• [Exercise]:
Go through the data below and count every line that has the word "house". Return only the count.

START Given information

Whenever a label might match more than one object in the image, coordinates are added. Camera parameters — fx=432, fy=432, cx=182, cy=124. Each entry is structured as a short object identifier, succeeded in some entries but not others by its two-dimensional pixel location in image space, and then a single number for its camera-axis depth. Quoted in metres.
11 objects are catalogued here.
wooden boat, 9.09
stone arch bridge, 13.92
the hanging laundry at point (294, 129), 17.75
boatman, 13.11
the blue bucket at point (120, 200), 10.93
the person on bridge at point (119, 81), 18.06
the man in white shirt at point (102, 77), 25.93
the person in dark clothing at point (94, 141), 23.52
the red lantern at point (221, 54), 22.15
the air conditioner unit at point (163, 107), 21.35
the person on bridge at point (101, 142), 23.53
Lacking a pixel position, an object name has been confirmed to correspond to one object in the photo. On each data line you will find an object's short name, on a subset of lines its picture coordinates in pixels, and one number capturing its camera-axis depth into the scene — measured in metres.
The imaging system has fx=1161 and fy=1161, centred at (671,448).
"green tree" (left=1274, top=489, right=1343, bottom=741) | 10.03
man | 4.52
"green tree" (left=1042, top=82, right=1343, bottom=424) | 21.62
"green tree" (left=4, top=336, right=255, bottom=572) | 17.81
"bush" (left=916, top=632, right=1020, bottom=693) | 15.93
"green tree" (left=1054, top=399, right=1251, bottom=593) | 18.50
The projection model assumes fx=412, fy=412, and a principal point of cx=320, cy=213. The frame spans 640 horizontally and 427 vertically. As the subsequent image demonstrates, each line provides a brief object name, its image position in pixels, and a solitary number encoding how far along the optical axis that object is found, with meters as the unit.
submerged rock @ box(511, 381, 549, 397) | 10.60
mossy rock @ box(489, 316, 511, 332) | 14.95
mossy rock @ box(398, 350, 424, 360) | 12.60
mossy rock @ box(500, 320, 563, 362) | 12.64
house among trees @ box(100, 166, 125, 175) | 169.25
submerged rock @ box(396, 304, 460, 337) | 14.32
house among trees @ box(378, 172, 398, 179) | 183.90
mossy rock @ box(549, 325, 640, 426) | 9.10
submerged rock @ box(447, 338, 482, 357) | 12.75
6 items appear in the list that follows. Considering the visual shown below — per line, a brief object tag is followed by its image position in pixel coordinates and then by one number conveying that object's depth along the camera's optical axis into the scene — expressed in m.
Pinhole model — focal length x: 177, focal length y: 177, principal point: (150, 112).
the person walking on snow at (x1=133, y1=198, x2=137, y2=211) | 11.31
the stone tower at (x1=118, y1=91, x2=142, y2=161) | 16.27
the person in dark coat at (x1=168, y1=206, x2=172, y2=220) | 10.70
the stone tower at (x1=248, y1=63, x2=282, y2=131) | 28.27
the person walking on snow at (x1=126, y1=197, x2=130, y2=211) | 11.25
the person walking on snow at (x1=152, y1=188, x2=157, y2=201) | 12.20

END Given information

• [Response to this task]:
2